The session, hosted by Mavenoid's Joe Poupard, drew on six years of leading customer care at the Toronto-based smart thermostat maker. Andrée's job has been to operationalize ecobee's brand promise of "memorable care" at a company whose install base has grown a minimum of 25% year-over-year. By mid-2023, that scale demanded a new kind of support, and that is when ecobee partnered with Mavenoid.
The strategy: aim for impact
Everything at ecobee is organized around three customer journeys: pre-install, install, and post-install. Andrée has said this framework is how she explains support to the C-suite, and it drives every deployment decision. When ecobee started with Mavenoid, post-install accounted for 68% of all support contacts. That is the journey the team aimed at first.
Most teams launching AI pick off the simpler, lower-stakes problems and work up from there. Andrée went the other way. Using a complexity-versus-criticality matrix, she and her team prioritized high-criticality use cases first, where the impact on customers was greatest. "We needed to make a big impact fast. We were growing too fast as a company," she said.

Every early assumption was beaten
ecobee set a baseline solve-rate expectation of 25%. Mavenoid came in at 47% right out of the gate.

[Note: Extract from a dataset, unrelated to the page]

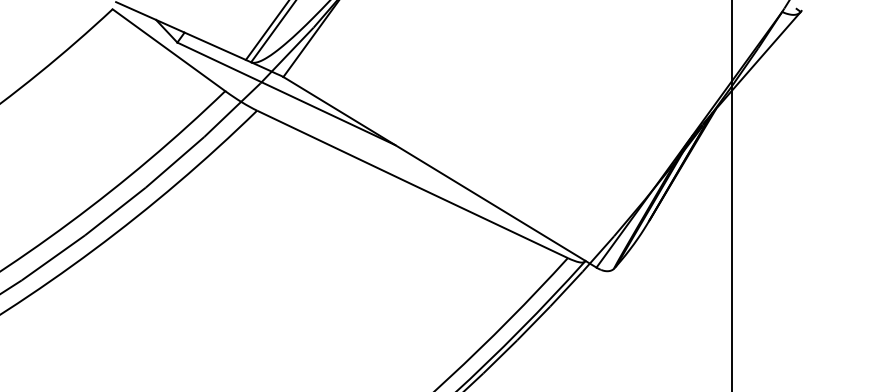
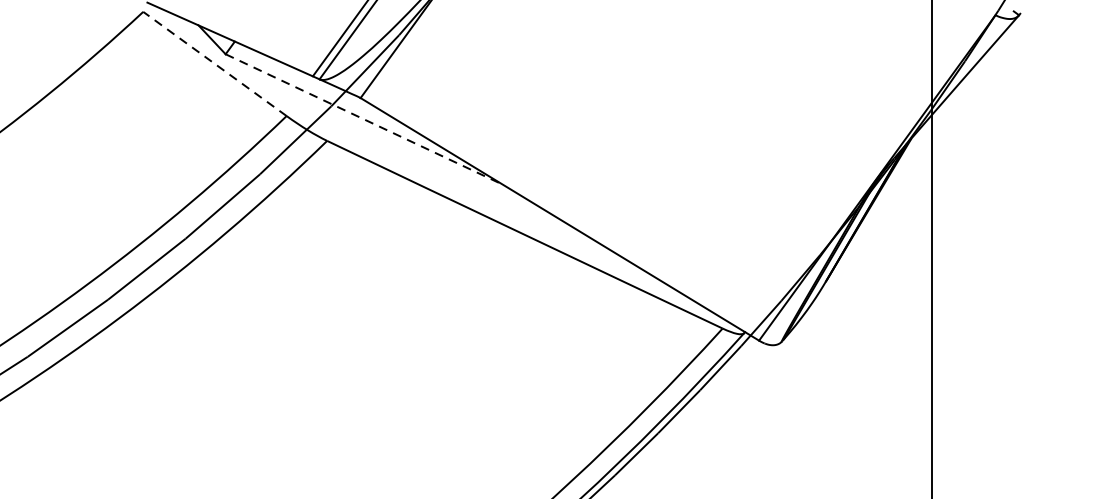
line: (168, 50) -> (214, 64), solid -> dashed
line: (286, 94) -> (364, 120), solid -> dashed

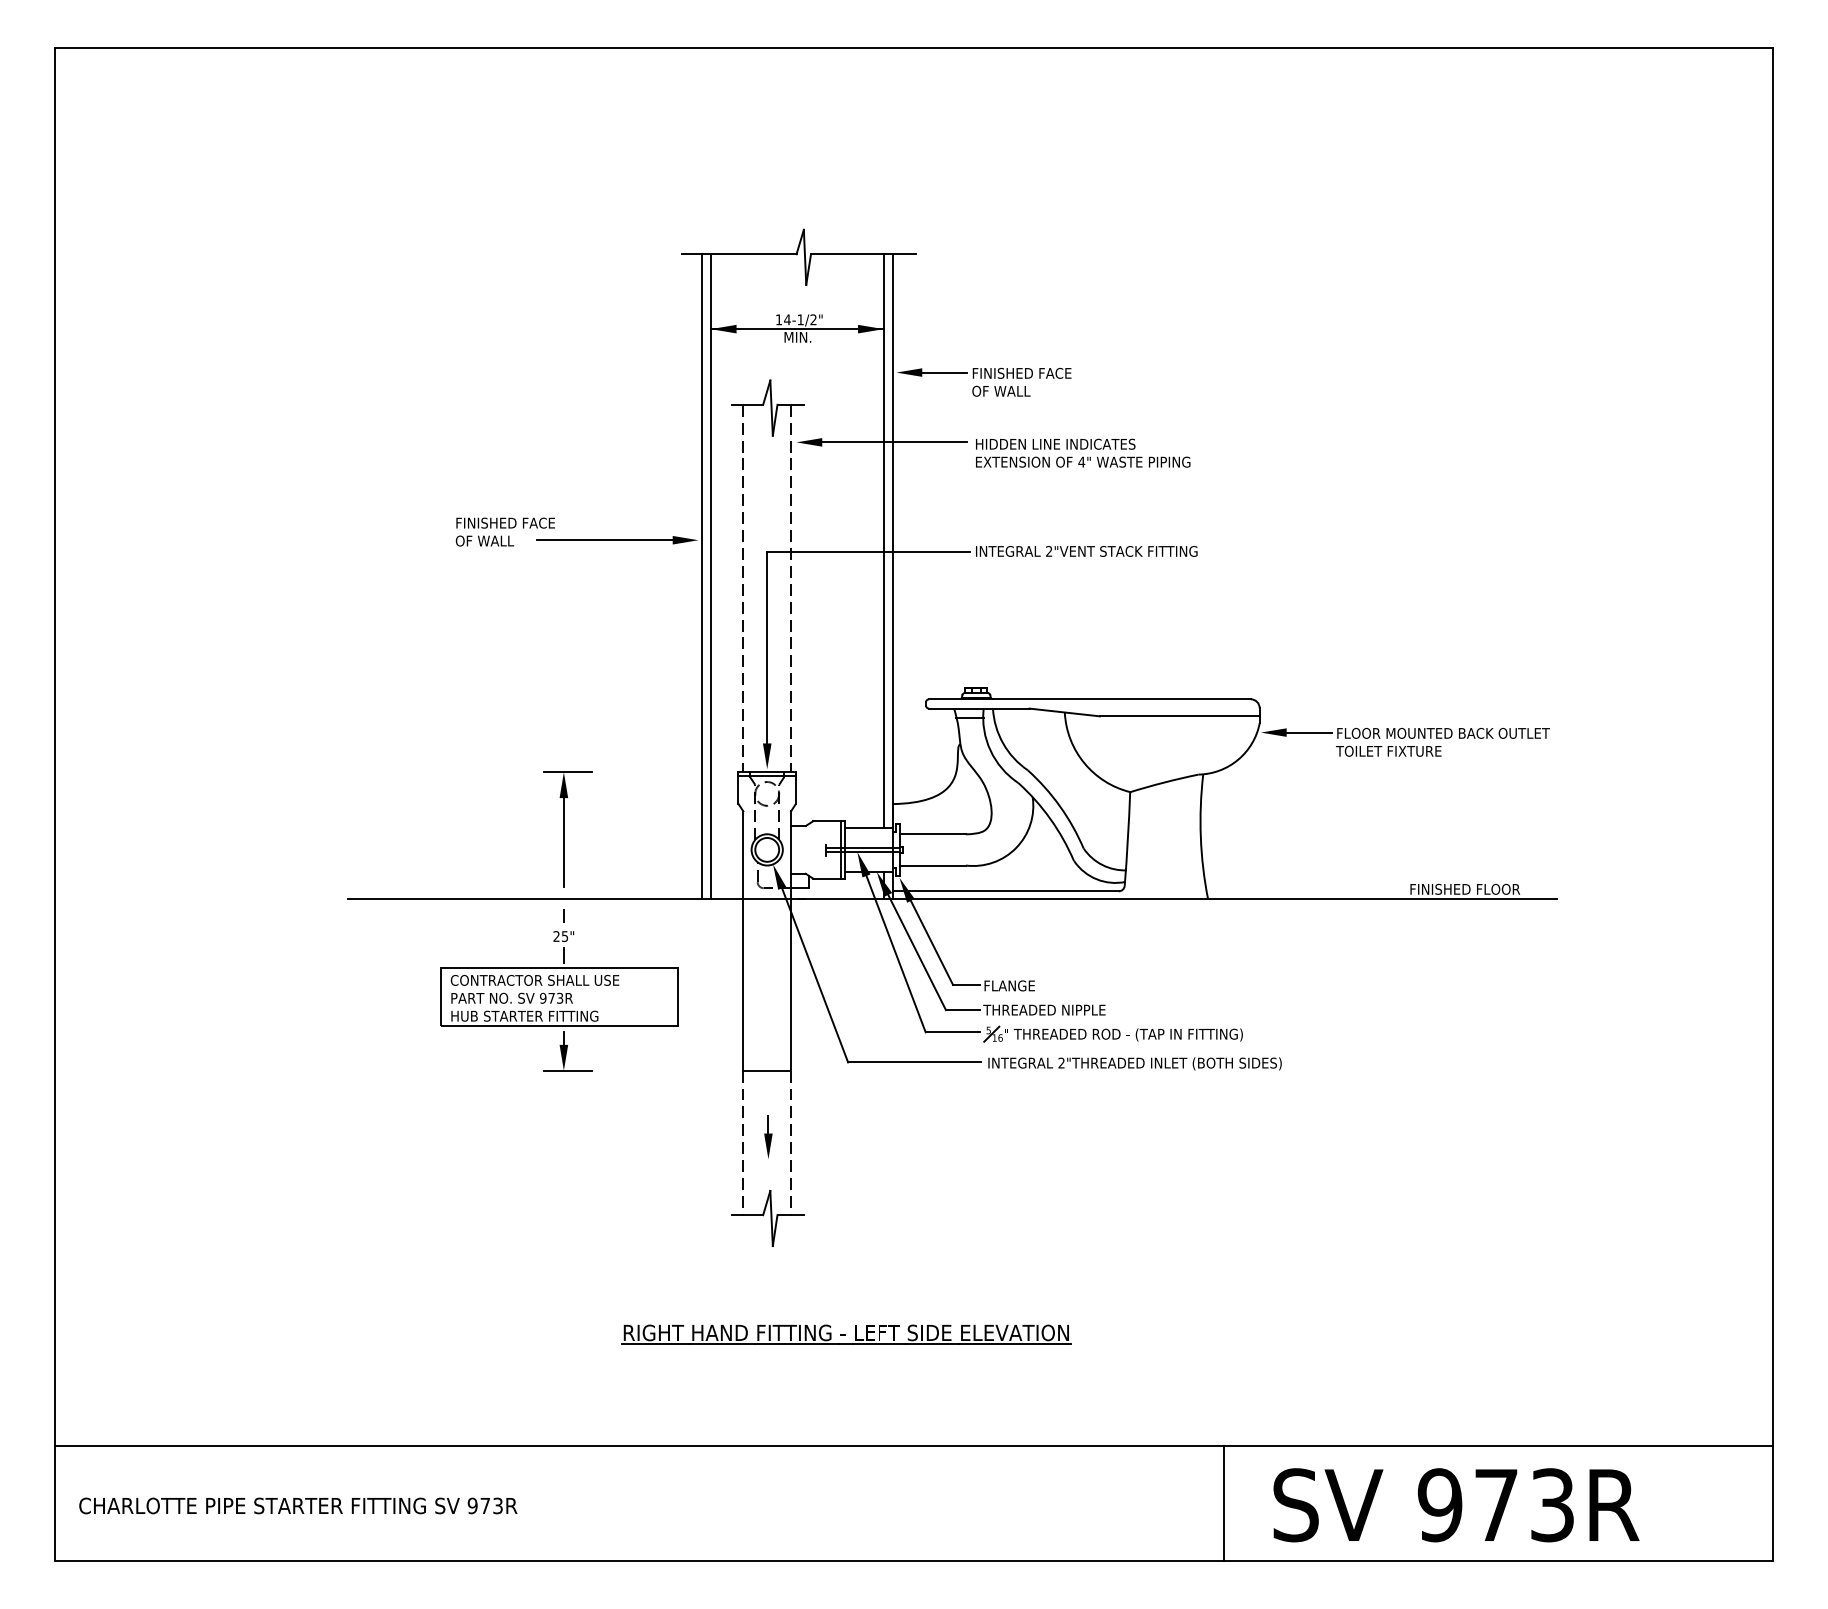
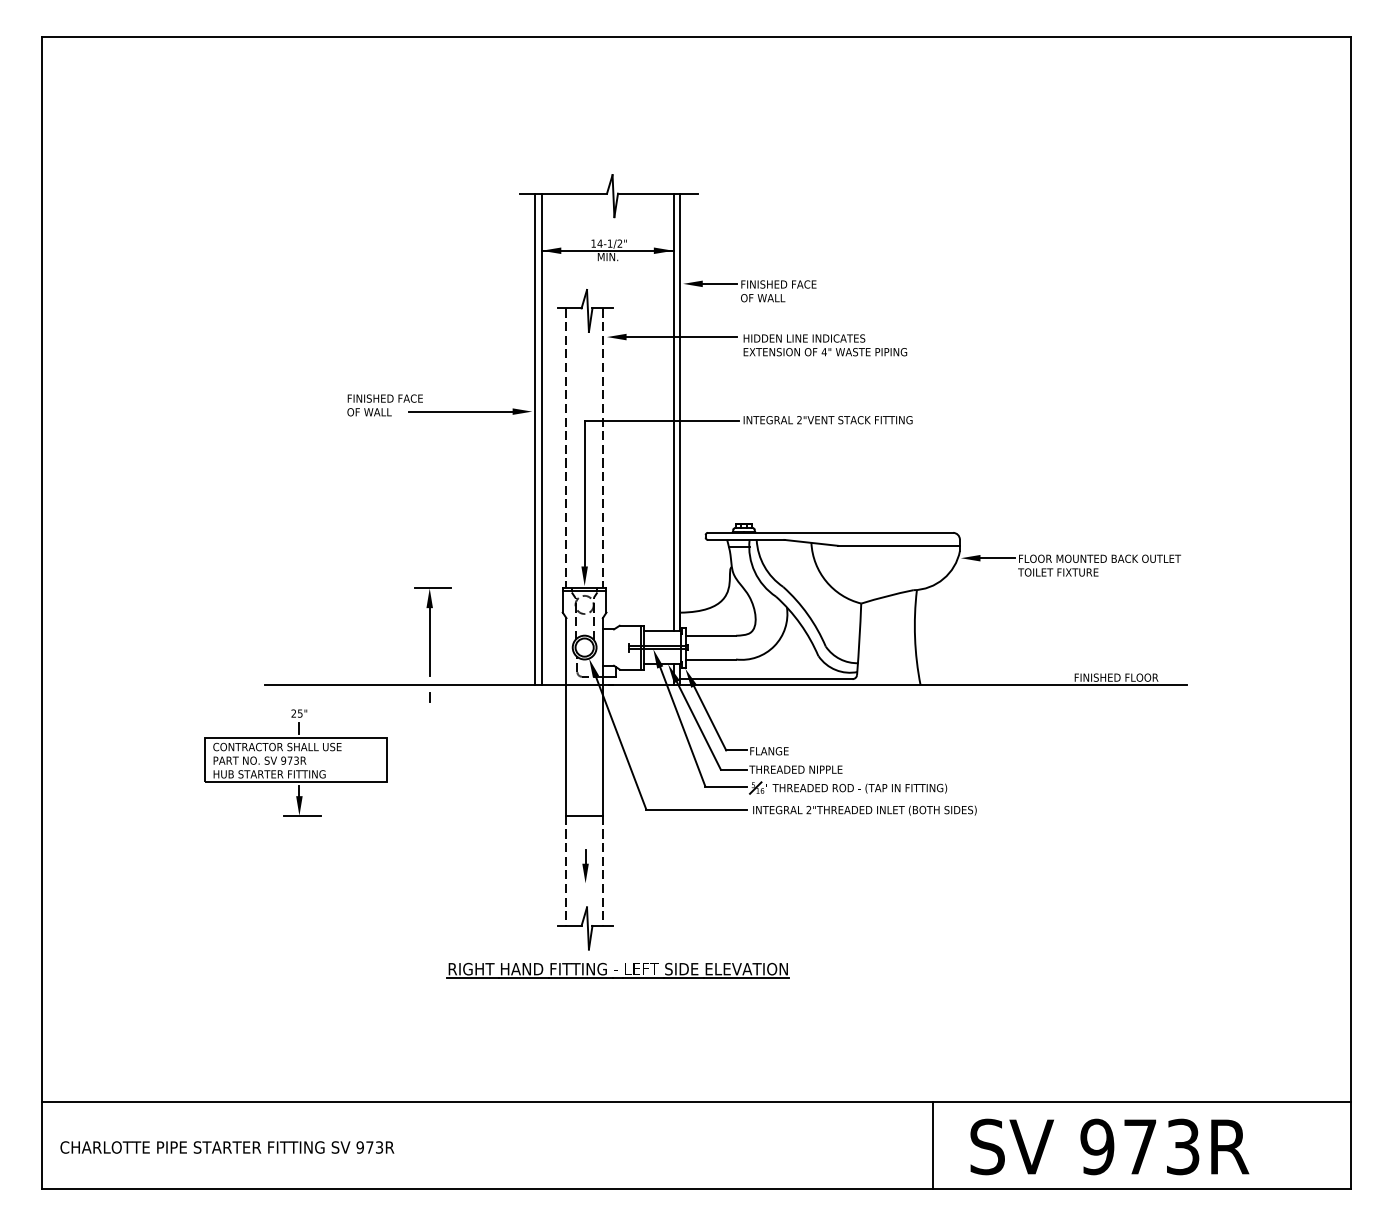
part: (559, 1001) -> (296, 763), moved
part: (846, 1334) -> (618, 970), moved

Early satisfaction landed in the low 70s, which Andrée called "a very nice surprise." Today the tool pushes 89 to 90%, effectively matching human CSAT. "I didn't think people would use it," Andrée admitted. "Plain and simple."

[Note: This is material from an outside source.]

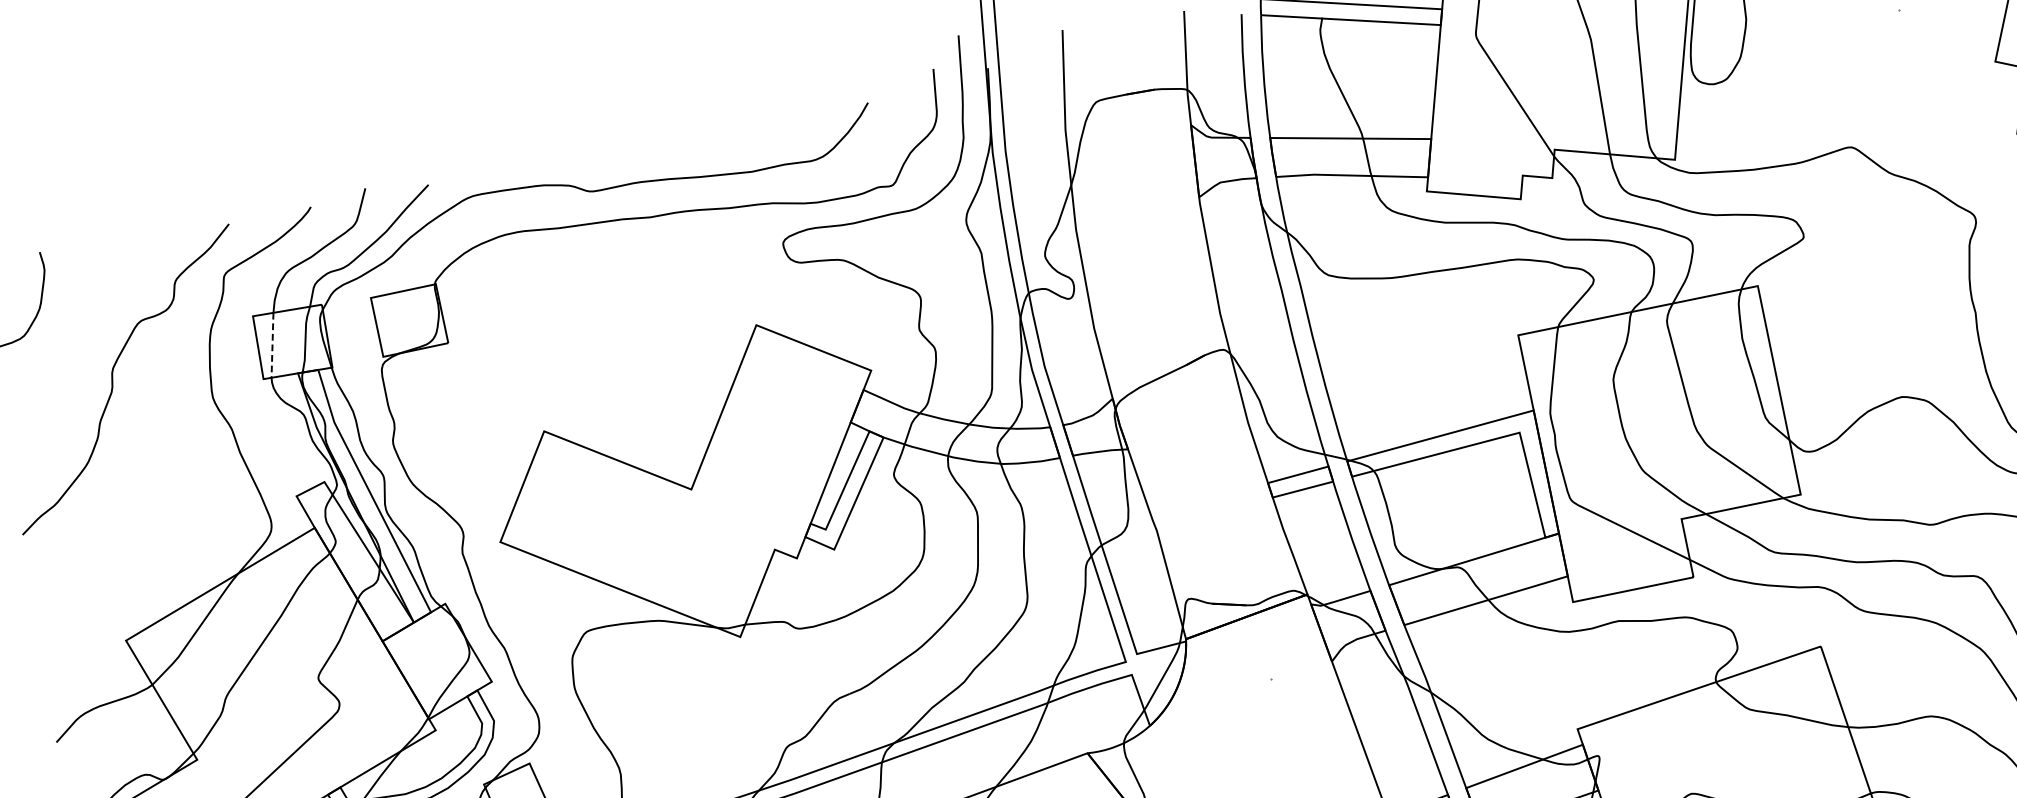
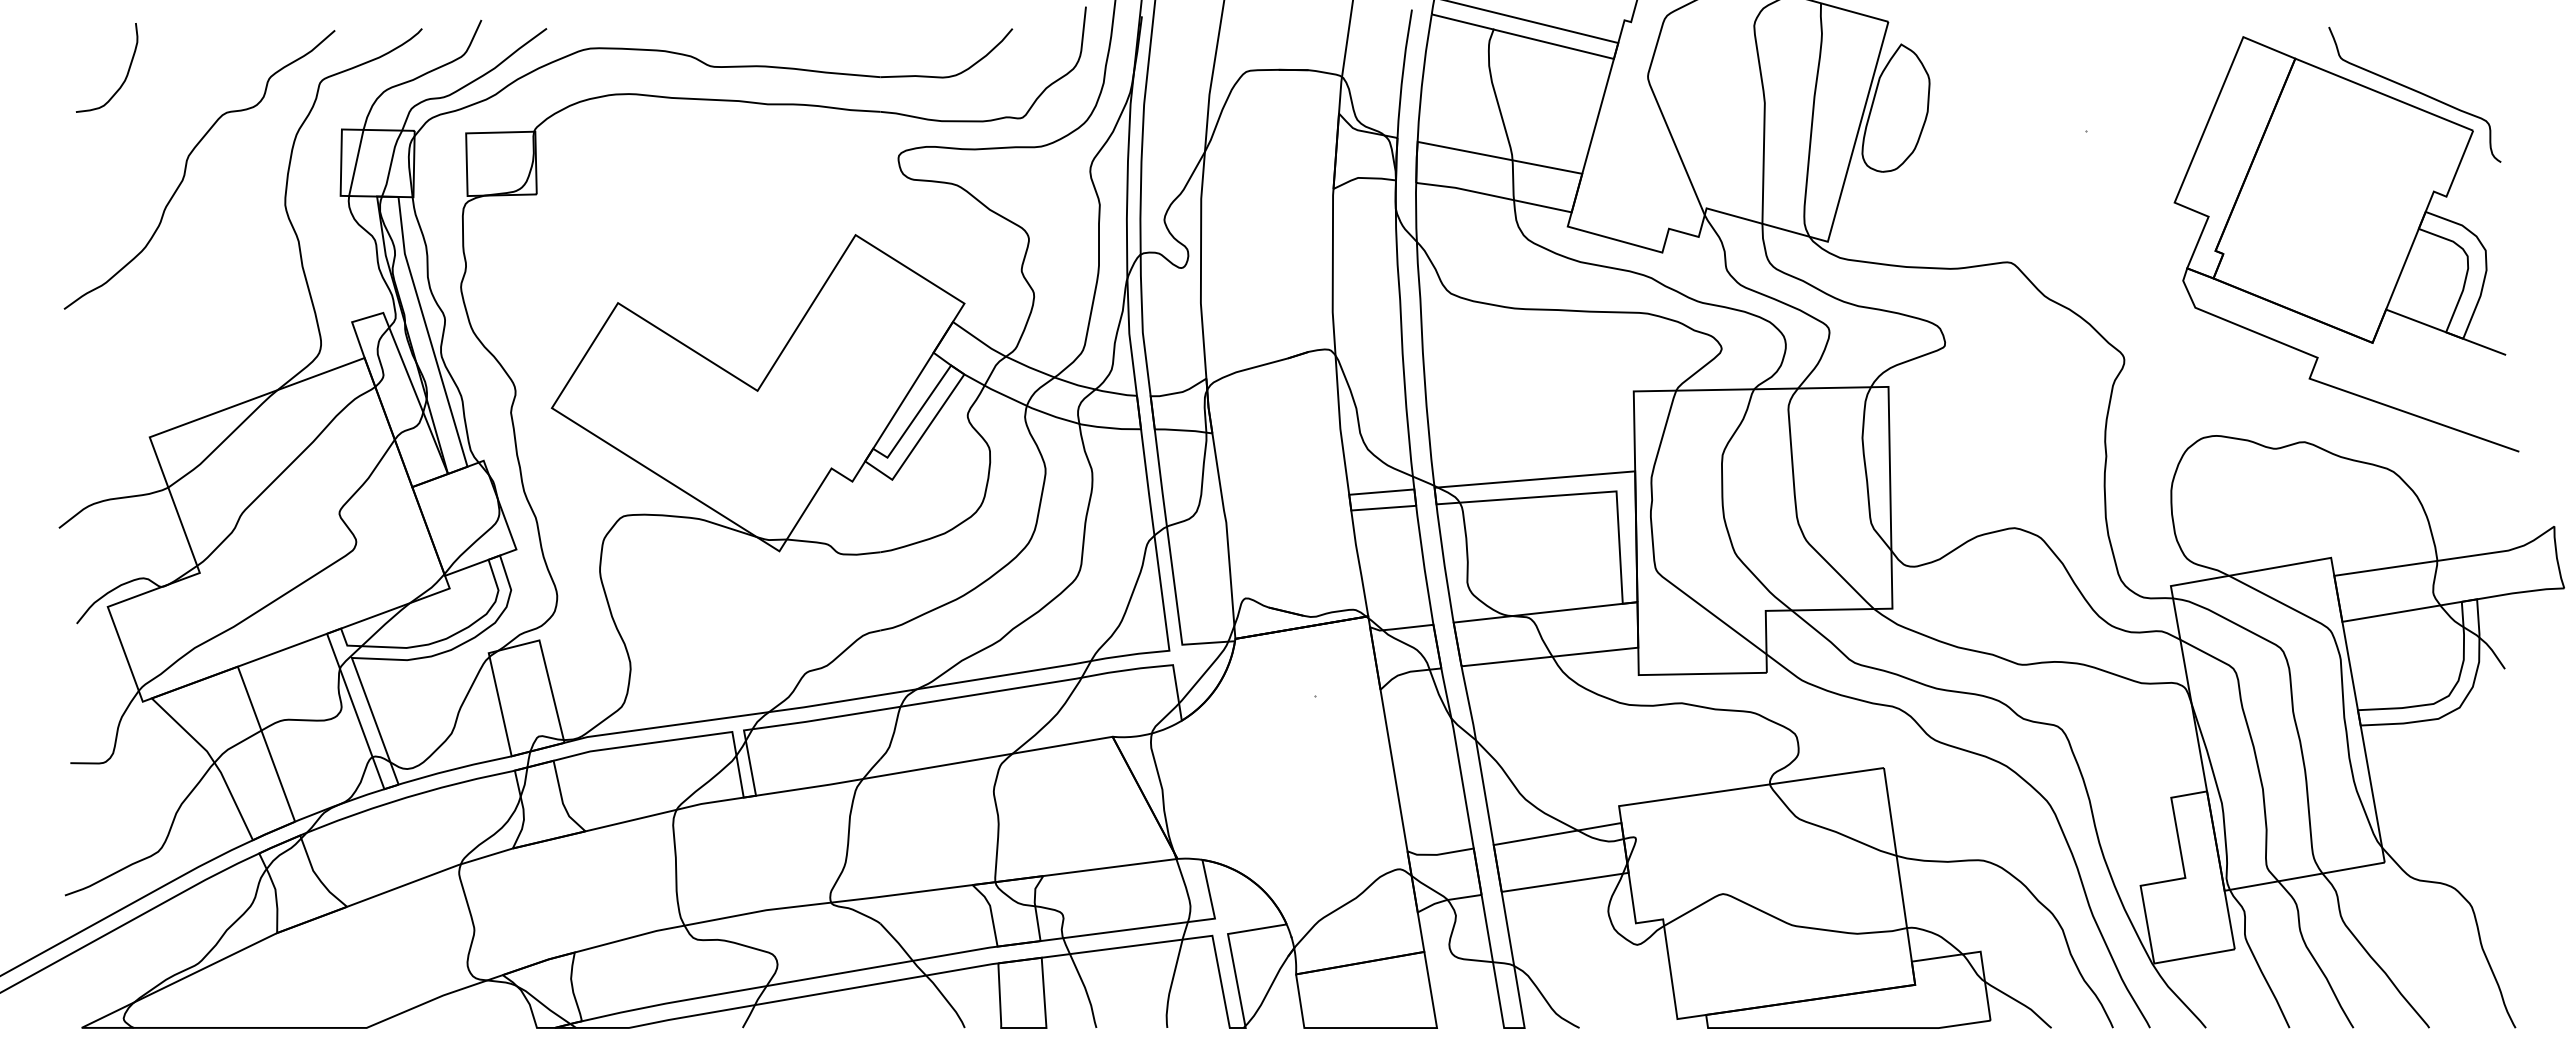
line: (272, 344) -> (356, 162), dashed -> solid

One piece of groundwork made the fast launch possible. ecobee spent 2023 cleaning up its knowledge base, and that investment is why Mavenoid could go live quickly. Andrée's note for anyone starting today: no one should spend a year on a knowledge base now. Tools like Claude and Perplexity can template and translate in a fraction of the time.
The Wi-Fi story: AI revealed 30× hidden demand
ecobee had been handling around 2,000 Wi-Fi disconnect phone calls a month. A small cross-team tweak (renaming an in-app panel from "disconnected" to "reconnect your thermostat," and routing it into a Mavenoid flow) reshaped the numbers. Suddenly the team saw 2,000 users a day, roughly 60,000 a month, using the self-serve flow. The demand had been invisible until then.
Inside that single flow:
- Solve rate: 80%+
- Satisfaction rate: 90%+
The ratio that flipped three years early
At the end of 2024, 72% of ecobee's contacts went to humans and 28% to the tool. The official 2028 goal was 65% tool / 35% human.
By the end of 2025, the ratio flipped, clearing the 2028 target in a single year. Today Mavenoid handles volume equivalent to 60 to 80 full-time agents, and the platform serves roughly 110,000 ecobee users every month.

The human element got stronger
A common worry with AI support is that it hollows out the human team. ecobee's data tells a different story. The company's brand promise is "memorable care," and Andrée has been deliberate about keeping humans on the calls where they matter most. Installation, the moment when a customer has just opened the box and wants to be comfortable immediately, goes to a priority phone queue. With Wi-Fi disconnections and other high-volume troubleshooting handled by Mavenoid, tier-1 agents now spend their time on harder, more complex issues, and the numbers have climbed.
ecobee's tier-1 training runs a minimum of three months, with six months to proficiency. That investment shows up in the feedback.
- Phone CSAT: consistently over 90%
- 40,000+ CSAT surveys a year, with roughly 80% including free-text comments
- The words customers use most often: patient, helpful, and knowledgeable
- ecobee's user guides, built through Mavenoid, carry a satisfaction rate that has never dropped below 95%
Because ecobee's average handle time runs around 20 minutes per call, every deflected interaction carries outsized impact. The tool frees agents to focus on exactly the conversations where human judgment matters most.
A framework worth stealing
A few principles Andrée kept coming back to:
- Know your numbers. Invent a baseline if you need to.
- Aim for impact. Easy wins can come later.
- Meet customers where they already are, in the app and at the moment of need.
- Don't demand identity up front if the use case doesn't require it. Friction kills adoption.
- Look at a thousand data points before drawing conclusions. Below that, the signal is not reliable enough to act on.
- Match the tool to the problem. Horizontal AI is strong, but at this point troubleshooting still takes depth of expertise. Use the knowledge base as guardrails for whatever AI you pick.